Q&A: Jason Alba, Founder of JibberJobber.com
Tuesday, September 13th, 2011
Recently, I contacted Jason to get his perspective on why it’s important to organize your job search. After all, since this is one of the main focuses of JibberJobber.com, a database tool for job seekers, I figured he must have a good reason!
Organizing the “who’s and what’s” of Jason’s job search were not important to him – until he really started looking for a position!
Jason found that once he kicked his job search into high gear, the amount of information he was trying to track grew too quickly for an Excel spreadsheet to handle. Below are five reasons he thinks it’s important to maintain an organized job search:
So you don’t miss opportunities and follow-up. “I will never forget the day I missed a phone call I was supposed to make to a hiring manager,” said Jason. “My spreadsheet was too messy, and it got lost in the mess.” When you’re a job seeker, you are expected to be professional and call or email people when you say you will. That’s what professionals do. Even if you are unemployed, you are still a professional.
So you can remember who you talked to, when, and where you met them. If you met someone at a networking event last night, you’ll probably remember them today, but will you remember them in four months? Will you remember why you wanted to talk to them again? Probably not, this is why you really need to record this stuff somewhere. Do you regularly get emails from people who you think you know, but you can’t find any correspondence from them in your email history? Do you remember what you last talked about? You don’t have to record everything, of course, but if you record some relevant information, down the road you’ll be glad you did!

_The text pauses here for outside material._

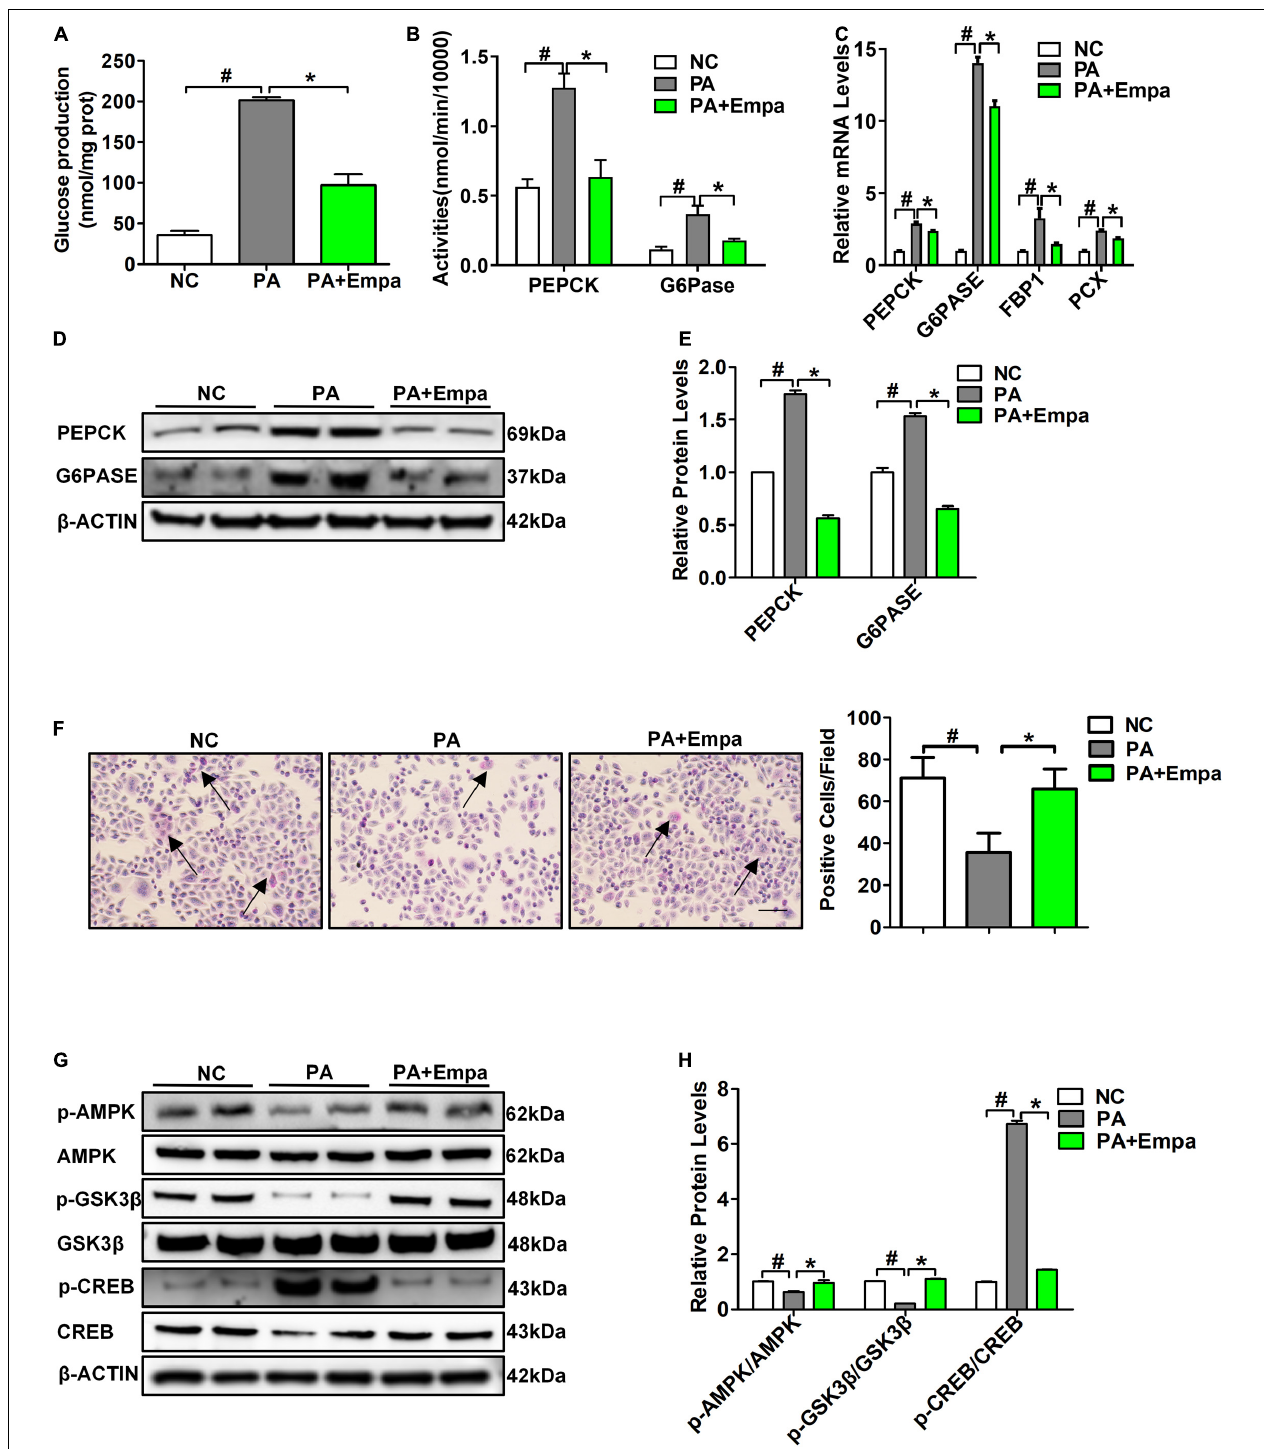
FIGURE 3 | Empagliflozin inhibited gluconeogenesis and promoted glycogen synthesis in HL7702 cells. (A) Glucose production levels ( n = 3 samples/group). (B) PEPCK and G6Pase activities ( n = 3 samples/group). (C) Relative mRNA expression levels of PEPCK, G6PASE, FBP1, and PCX were measured by RT-PCR ( n = 3 samples/group). (D) Relative protein expression levels of PEPCK and G6PASE were determined by western blotting ( n = 3 samples/group). (E) Protein quantitative statistics ( n = 3 samples/group). (F) PAS staining, scale bar = 100 µ m ( n = 6 samples/group). (G) Relative protein expression levels of p-AMPK, AMPK, p-GSK3 β , GSK3 β , p-CREB, and CREB were determined by western blotting. (H) Protein quantitative statistics ( n = 3 samples/group). * P < 0.05, PA vs. PA+Empa; # P < 0.05, NC vs. PA. Arrows indicate the areas of focus for PAS staining.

So you can see the relationships between all of the people, companies, and jobs on your radar. If you speak with someone who works at your target company, that makes them a more relevant contact. If someone in your network introduces you to another great connection, you want to keep track of that. In weeks one and two of your job search this might seem trivial, but by weeks ten or twelve it’ll be very useful information.
So you know which resume you sent to each company. It’s not just names, numbers and relationships you are trying to manage. You need to know which version of your resume you submitted to each opening, what the job description said, and which elevator pitch you should use in each situation. Keeping track of people is hard enough before you realize that there is a lot more to know for each individual interview. Let the feelings of being overwhelmed begin!
So you can be more prepared for the next transition. Of course you don’t want to think about future layoffs and unemployment, but statistically it will happen and you don’t ever want to be unprepared. You will have to keep track of target companies and contacts for the rest of your career, whether you’re in transition or not.
You don’t have to organize your job search; but if you do, you’ll see immediate benefits that will carry forward in future transitions.
The Brand Is You
Thursday, September 8th, 2011
Personal branding gets a ton of digital ink these days. There are countless groups on LinkedIn, hashtags on Twitter and “gurus” on Facebook lined up to tell you the secrets of personal branding. The truth is, no one can do it for you. Your personal brand is just that – personal! It’s equal parts competence, character, and charisma all rolled up into one. It’s how you are known, and how you are remembered. A strong personal brand helps open doors to job leads, opportunities to be promoted, invitations to join boards or even present at an industry conference.
The first step in creating a strong personal brand is to craft a unique positioning statement that tells people you meet – be it online or off – who you are, what you do and why you’re special. If you don’t have a well-rehearsed positioning statement then I invite you to read an article I wrote Social Media Marketing Magazine entitled “The Brand Is You.” In it I lay out the steps to get started. I’m not promising it will be easy at first, and it may take a few tries, but if you want people to remember you, the first step is to work on being memorable.